During this period, there was a clear decrease in the use of C2 infrastructures and an increase of the use of malicious websites.
The monitoring system showed a substantial prevalence of the use of malware although a significant decrease was noted compared to the previous period. It also recorded an increase in the use of false websites and Ramsomware.
Compared to the other dimensions of the interpretation model, this dimension is confirmed as having the highest attribution rate.
Points of access
The most common access point reported by MISPPRIV users is e-mail, which isn’t too surprising as it’s an effective ingress vector for several types of attacks. It’s often exploiting users’ weaknesses, be they voluntary (negligence) or involuntary lack of knowledge about a specific threat.
However, it’s important to keep in mind that the attribution rate is rather low.
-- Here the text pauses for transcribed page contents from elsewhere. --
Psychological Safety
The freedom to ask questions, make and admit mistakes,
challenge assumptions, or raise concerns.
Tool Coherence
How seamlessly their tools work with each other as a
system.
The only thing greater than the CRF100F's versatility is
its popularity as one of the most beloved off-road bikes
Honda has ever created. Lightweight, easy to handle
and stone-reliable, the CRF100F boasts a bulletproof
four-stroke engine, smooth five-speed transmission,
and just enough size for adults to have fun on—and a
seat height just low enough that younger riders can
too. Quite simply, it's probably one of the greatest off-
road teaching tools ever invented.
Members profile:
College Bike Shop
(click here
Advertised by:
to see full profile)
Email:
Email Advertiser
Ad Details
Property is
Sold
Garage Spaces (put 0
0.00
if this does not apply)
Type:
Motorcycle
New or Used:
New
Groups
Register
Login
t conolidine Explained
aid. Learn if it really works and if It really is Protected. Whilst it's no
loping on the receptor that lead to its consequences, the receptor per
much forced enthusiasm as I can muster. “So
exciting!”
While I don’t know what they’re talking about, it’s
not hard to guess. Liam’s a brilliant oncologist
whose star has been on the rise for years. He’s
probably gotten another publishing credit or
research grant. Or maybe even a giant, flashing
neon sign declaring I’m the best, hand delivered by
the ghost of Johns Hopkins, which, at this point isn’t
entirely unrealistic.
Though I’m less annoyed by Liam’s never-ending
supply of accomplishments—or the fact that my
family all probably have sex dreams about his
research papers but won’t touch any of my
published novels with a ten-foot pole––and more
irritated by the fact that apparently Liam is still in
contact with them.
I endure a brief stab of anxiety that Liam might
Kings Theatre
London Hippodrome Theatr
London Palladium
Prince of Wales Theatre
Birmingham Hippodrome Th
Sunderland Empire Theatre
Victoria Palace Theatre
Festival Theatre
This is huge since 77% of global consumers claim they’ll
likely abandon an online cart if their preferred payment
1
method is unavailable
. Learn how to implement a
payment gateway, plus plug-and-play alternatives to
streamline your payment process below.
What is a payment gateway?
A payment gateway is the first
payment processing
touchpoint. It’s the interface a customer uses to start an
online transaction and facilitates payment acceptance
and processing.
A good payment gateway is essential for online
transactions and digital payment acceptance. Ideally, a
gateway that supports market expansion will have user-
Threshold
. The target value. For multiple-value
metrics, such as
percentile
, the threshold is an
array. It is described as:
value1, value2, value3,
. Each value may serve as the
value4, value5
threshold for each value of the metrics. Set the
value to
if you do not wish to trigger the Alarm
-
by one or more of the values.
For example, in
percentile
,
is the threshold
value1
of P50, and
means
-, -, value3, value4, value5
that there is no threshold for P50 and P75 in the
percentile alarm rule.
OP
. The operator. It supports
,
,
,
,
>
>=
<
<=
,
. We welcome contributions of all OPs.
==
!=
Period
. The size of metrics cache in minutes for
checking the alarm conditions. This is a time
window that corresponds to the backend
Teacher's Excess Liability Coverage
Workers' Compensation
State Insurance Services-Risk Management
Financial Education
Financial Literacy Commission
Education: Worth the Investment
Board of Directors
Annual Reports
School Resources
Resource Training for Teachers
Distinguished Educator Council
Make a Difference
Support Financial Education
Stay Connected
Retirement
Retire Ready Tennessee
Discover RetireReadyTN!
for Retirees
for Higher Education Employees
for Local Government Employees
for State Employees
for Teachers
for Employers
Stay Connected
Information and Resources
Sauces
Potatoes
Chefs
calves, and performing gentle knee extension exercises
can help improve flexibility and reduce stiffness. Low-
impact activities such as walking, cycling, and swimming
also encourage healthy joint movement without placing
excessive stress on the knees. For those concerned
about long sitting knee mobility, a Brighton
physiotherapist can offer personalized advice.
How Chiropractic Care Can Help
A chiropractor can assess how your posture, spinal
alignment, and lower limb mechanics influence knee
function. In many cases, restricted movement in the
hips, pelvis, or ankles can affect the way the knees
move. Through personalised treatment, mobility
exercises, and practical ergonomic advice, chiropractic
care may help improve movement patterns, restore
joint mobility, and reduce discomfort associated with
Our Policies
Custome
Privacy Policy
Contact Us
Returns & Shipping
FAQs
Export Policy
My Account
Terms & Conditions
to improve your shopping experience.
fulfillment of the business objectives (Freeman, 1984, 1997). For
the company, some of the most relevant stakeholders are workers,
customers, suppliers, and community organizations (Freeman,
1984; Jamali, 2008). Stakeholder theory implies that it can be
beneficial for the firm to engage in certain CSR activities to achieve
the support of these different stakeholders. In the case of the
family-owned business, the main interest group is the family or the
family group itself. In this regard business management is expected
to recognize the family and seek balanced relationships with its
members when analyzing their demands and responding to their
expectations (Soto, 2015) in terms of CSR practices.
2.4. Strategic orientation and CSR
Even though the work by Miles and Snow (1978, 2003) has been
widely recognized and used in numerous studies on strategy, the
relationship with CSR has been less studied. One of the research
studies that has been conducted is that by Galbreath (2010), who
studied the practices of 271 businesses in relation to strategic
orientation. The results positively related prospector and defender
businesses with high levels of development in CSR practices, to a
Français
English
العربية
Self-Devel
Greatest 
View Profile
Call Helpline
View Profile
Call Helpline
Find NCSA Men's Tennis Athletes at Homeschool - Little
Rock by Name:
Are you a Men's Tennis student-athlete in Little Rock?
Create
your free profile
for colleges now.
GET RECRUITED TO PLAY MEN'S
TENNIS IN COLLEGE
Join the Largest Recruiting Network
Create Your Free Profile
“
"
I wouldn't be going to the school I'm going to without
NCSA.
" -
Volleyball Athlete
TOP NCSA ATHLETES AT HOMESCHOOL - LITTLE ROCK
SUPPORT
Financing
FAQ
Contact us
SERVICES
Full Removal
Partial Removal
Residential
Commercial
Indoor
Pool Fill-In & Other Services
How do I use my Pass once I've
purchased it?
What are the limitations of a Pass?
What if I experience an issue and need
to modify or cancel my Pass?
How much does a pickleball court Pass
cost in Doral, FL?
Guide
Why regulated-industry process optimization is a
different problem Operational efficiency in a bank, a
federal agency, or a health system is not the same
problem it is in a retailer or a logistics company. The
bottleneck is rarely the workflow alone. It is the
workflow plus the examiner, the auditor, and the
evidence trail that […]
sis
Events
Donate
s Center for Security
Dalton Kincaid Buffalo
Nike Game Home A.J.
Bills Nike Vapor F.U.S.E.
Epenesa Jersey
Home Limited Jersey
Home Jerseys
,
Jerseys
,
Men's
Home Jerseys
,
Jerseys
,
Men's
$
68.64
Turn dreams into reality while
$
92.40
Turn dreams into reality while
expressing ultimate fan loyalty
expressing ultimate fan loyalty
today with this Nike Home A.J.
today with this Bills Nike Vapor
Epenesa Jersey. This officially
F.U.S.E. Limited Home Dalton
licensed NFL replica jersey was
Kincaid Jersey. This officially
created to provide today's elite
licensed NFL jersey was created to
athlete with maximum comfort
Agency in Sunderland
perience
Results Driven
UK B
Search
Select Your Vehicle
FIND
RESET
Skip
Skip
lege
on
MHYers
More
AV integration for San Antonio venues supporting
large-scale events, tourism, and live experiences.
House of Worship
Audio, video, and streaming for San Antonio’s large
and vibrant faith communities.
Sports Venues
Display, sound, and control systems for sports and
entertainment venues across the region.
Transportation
Most of the attacks’ point of access is not known.
With regard to component and system vulnerabilities, the monitoring system identified the following:
A SolarWinds Orion API is vulnerable to an authentication bypass; successful attacks of this vulnerability can result in takeover of Oracle WebLogic Server;
NETGEAR JGS516PE devices before 184.108.40.206 are affected by lack of access control;
Number of vulnerabilities associated to Microsoft Exchange server;
Several vulnerabilities related to VMware vCenter Server;
Several vulnerabilities related to Polaris kernel of Cisco Catalyst;
Several vulnerabilities related to Pulse Connect Secure;
Vulnerability in the Oracle WebLogic Server.
Information on the attacked IT target is not sufficiently described by the analysed events.
Type of Impact
The attribution rate for this dimension is very low and not sufficiently described.
Information on the type of consequences for the victim is mainly related to ransom demands, which remain constant compared to the previous period.
Type of Victim
During this period there has been an increase of attacks on airlines, Governments and industrial companies.